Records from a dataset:
══════════

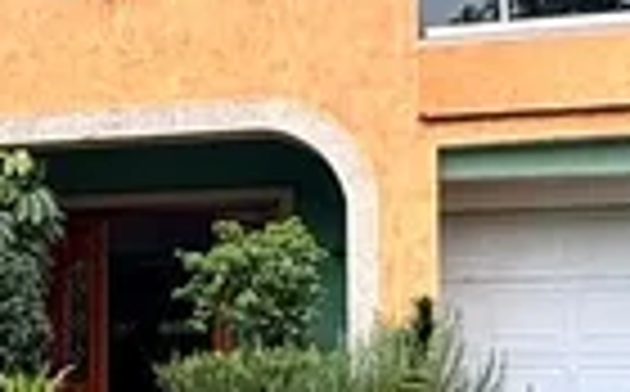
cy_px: 347
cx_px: -148
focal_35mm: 85
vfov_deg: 15.1
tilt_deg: +2.1
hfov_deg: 22.3
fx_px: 1457
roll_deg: -0.3
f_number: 2.2
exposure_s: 1/537
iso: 64
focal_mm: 2.22
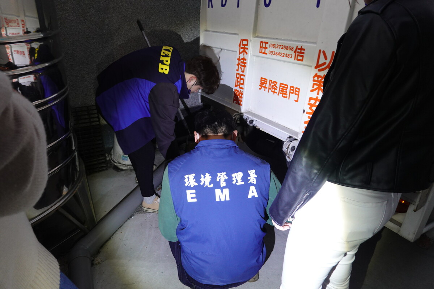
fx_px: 289
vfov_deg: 53.1
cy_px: 144
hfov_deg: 73.7
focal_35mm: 24
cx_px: 217
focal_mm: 9
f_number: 2.8
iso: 640
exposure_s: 1/30
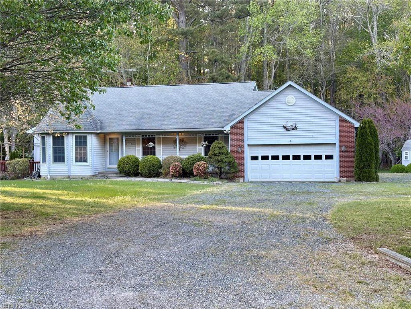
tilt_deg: -0.7
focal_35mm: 52
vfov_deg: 28.0
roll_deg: +0.5
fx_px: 617
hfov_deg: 36.8
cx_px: 206
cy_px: 154
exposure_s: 1/179
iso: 40
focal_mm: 5.96
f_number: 1.6
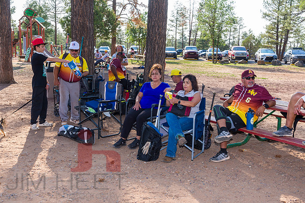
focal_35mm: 38
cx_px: 152
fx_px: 322
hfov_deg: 50.7
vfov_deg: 35.1
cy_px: 102
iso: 320
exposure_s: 1/100
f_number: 11
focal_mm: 38
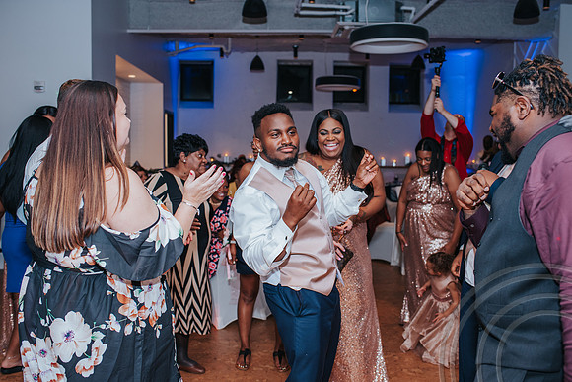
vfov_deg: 37.9
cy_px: 191
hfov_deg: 54.4
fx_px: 556
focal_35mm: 35
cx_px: 286
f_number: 3.5
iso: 720
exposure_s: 1/200
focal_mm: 35
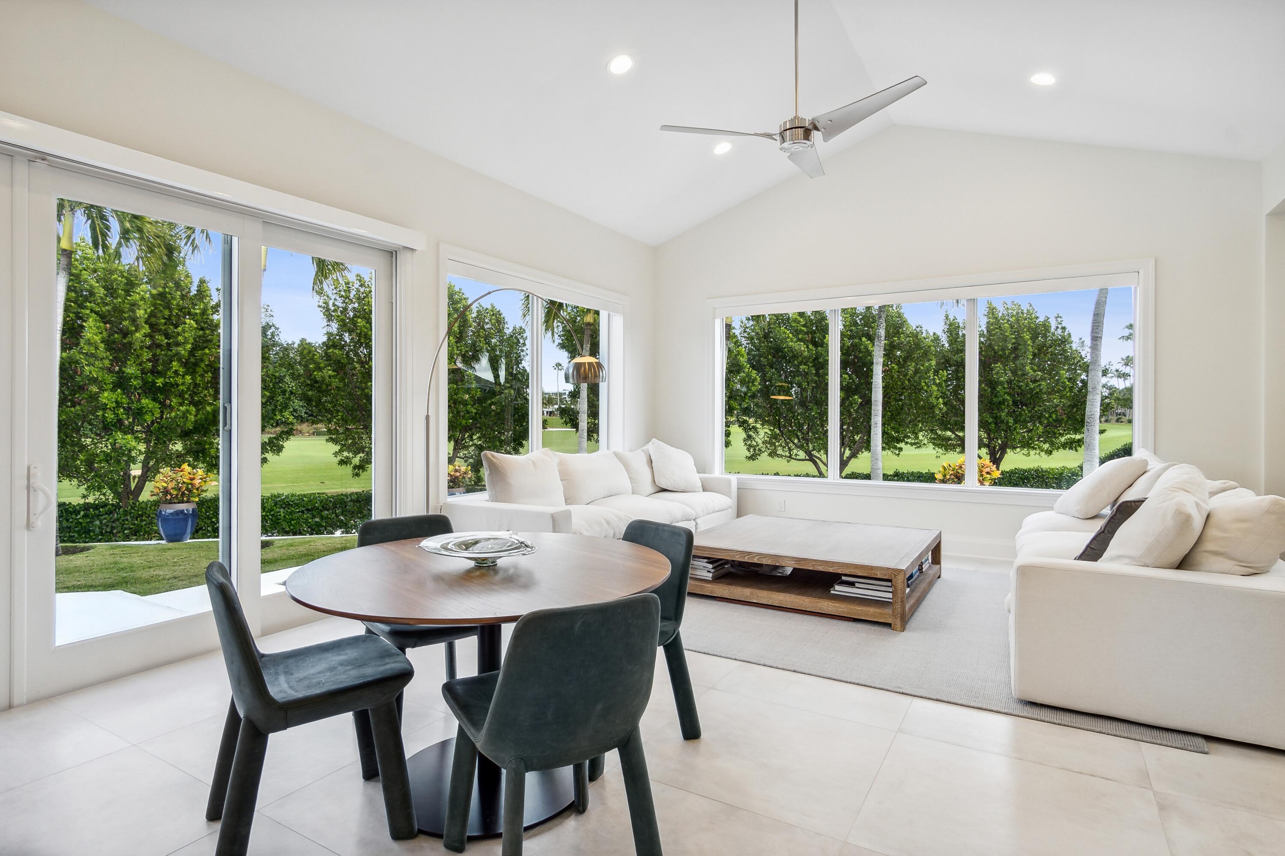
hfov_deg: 90.0
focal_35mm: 18
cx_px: 642
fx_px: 642
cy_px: 428
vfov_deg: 67.4
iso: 200
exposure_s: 1/4
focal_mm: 12
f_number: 9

══════════

INSTRUCTIONS TO FOLLOW:
Apart from the pictures, set down all the entries above exactly.

WORKED SOLUTION:
cy_px: 347
cx_px: -148
focal_35mm: 85
vfov_deg: 15.1
tilt_deg: +2.1
hfov_deg: 22.3
fx_px: 1457
roll_deg: -0.3
f_number: 2.2
exposure_s: 1/537
iso: 64
focal_mm: 2.22
fx_px: 289
vfov_deg: 53.1
cy_px: 144
hfov_deg: 73.7
focal_35mm: 24
cx_px: 217
focal_mm: 9
f_number: 2.8
iso: 640
exposure_s: 1/30
tilt_deg: -0.7
focal_35mm: 52
vfov_deg: 28.0
roll_deg: +0.5
fx_px: 617
hfov_deg: 36.8
cx_px: 206
cy_px: 154
exposure_s: 1/179
iso: 40
focal_mm: 5.96
f_number: 1.6
focal_35mm: 38
cx_px: 152
fx_px: 322
hfov_deg: 50.7
vfov_deg: 35.1
cy_px: 102
iso: 320
exposure_s: 1/100
f_number: 11
focal_mm: 38
vfov_deg: 37.9
cy_px: 191
hfov_deg: 54.4
fx_px: 556
focal_35mm: 35
cx_px: 286
f_number: 3.5
iso: 720
exposure_s: 1/200
focal_mm: 35
hfov_deg: 90.0
focal_35mm: 18
cx_px: 642
fx_px: 642
cy_px: 428
vfov_deg: 67.4
iso: 200
exposure_s: 1/4
focal_mm: 12
f_number: 9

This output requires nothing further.